═══ Input records ═══

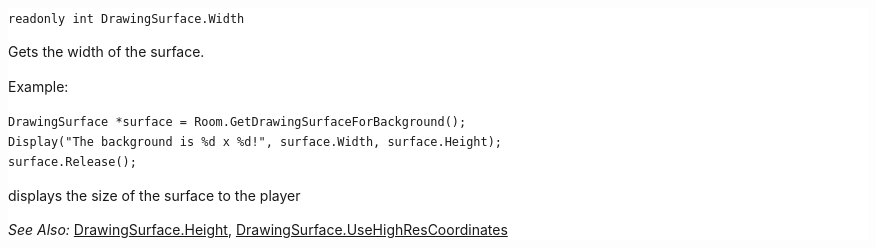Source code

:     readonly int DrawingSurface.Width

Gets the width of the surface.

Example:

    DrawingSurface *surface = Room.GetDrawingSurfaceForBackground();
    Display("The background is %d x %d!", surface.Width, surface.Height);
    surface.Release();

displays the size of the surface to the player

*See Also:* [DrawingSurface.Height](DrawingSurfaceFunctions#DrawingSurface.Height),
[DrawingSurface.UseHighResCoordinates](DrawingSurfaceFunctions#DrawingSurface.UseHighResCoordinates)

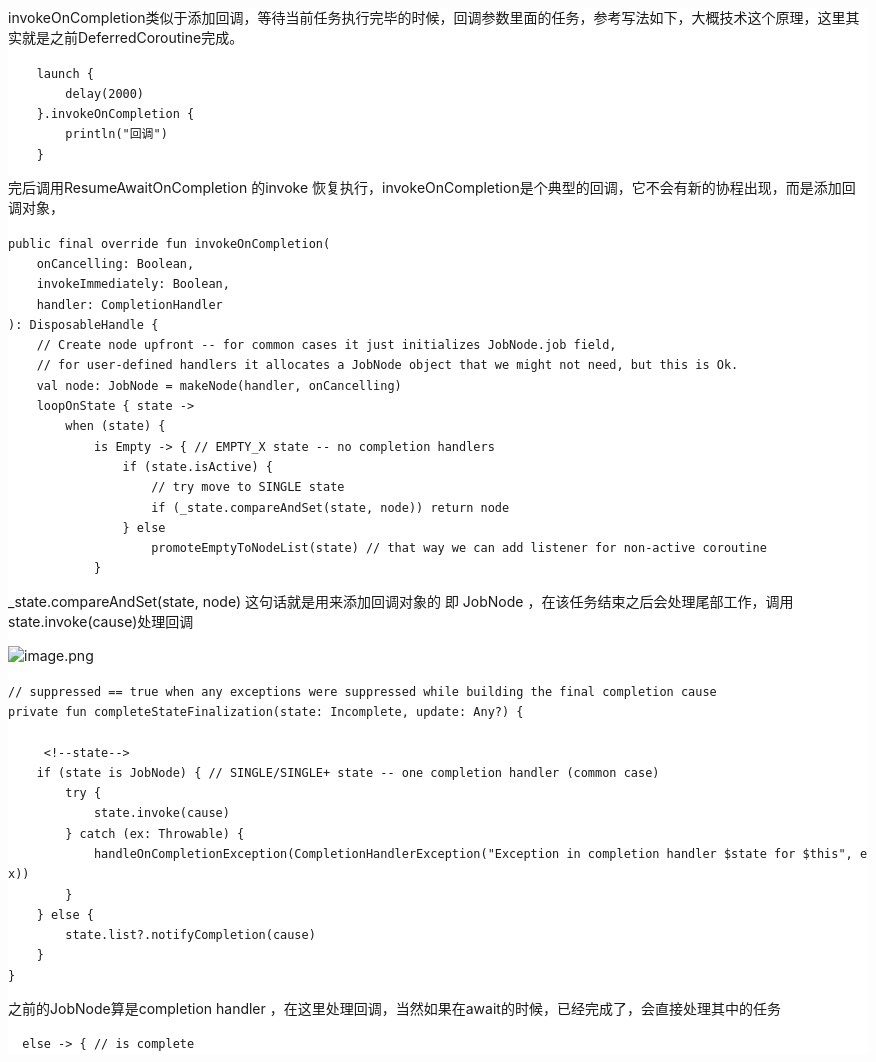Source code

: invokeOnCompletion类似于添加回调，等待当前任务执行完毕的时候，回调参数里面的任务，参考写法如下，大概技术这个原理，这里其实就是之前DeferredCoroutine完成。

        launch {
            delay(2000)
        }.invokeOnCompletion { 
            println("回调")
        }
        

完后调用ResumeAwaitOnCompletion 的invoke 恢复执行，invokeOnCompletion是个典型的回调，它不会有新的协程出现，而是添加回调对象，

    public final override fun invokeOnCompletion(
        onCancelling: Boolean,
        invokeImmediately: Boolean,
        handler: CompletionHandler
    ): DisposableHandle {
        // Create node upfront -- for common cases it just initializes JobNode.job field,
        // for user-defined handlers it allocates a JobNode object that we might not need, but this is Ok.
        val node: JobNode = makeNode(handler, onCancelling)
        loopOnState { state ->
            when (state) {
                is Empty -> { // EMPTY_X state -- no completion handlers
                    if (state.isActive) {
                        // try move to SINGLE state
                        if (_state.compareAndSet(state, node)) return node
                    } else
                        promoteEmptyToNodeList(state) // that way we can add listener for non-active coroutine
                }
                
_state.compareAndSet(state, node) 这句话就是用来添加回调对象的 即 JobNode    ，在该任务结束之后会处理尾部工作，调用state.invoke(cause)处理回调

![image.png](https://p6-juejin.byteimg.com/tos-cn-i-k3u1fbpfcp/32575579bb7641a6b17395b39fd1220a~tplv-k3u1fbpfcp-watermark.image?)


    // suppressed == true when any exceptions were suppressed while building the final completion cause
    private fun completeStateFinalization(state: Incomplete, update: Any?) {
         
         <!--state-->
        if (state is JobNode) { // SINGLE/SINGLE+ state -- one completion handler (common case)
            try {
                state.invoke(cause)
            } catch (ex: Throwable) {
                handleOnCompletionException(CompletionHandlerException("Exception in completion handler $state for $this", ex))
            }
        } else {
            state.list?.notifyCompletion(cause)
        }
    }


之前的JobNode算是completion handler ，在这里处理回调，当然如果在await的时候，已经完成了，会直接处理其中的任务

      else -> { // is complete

═══
═══ Input records ═══

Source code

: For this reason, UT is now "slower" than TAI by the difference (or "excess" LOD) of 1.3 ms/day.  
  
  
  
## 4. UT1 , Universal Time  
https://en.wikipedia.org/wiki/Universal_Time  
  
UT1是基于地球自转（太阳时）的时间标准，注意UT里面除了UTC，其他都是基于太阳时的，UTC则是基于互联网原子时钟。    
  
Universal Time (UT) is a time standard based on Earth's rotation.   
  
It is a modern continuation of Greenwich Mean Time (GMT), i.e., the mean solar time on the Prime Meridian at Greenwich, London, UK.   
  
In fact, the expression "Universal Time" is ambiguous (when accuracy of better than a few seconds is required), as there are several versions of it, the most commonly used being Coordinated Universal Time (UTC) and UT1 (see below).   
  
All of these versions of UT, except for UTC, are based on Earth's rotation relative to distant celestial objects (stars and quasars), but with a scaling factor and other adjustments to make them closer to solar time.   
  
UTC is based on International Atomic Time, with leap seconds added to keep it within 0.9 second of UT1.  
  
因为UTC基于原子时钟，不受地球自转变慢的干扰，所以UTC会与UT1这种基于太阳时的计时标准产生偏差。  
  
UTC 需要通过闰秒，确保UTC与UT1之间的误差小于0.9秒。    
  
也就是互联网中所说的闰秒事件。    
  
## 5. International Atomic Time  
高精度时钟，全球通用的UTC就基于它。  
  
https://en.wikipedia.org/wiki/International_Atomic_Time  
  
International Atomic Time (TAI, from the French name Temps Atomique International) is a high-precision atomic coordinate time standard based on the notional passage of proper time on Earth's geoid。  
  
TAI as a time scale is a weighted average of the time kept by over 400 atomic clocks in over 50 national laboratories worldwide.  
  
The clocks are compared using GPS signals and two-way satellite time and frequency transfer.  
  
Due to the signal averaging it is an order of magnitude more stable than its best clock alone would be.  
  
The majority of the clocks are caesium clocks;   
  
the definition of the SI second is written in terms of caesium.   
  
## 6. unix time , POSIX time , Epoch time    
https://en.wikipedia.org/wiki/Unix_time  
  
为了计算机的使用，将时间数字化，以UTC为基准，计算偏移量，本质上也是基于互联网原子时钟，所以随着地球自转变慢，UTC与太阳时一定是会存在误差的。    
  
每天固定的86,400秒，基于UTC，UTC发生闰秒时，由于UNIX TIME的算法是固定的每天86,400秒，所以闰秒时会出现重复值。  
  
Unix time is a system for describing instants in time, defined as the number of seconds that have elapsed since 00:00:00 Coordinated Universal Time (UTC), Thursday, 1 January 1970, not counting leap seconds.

═══

→ Task objective:
In the material above, transcribe exactly the lines beginning at the one with "International Atomic Time (TAI, from" and ending at the one with "Unix time is", both included.

→ Expected output:
International Atomic Time (TAI, from the French name Temps Atomique International) is a high-precision atomic coordinate time standard based on the notional passage of proper time on Earth's geoid。  
  
TAI as a time scale is a weighted average of the time kept by over 400 atomic clocks in over 50 national laboratories worldwide.  
  
The clocks are compared using GPS signals and two-way satellite time and frequency transfer.  
  
Due to the signal averaging it is an order of magnitude more stable than its best clock alone would be.  
  
The majority of the clocks are caesium clocks;   
  
the definition of the SI second is written in terms of caesium.   
  
## 6. unix time , POSIX time , Epoch time    
https://en.wikipedia.org/wiki/Unix_time  
  
为了计算机的使用，将时间数字化，以UTC为基准，计算偏移量，本质上也是基于互联网原子时钟，所以随着地球自转变慢，UTC与太阳时一定是会存在误差的。    
  
每天固定的86,400秒，基于UTC，UTC发生闰秒时，由于UNIX TIME的算法是固定的每天86,400秒，所以闰秒时会出现重复值。  
  
Unix time is a system for describing instants in time, defined as the number of seconds that have elapsed since 00:00:00 Coordinated Universal Time (UTC), Thursday, 1 January 1970, not counting leap seconds.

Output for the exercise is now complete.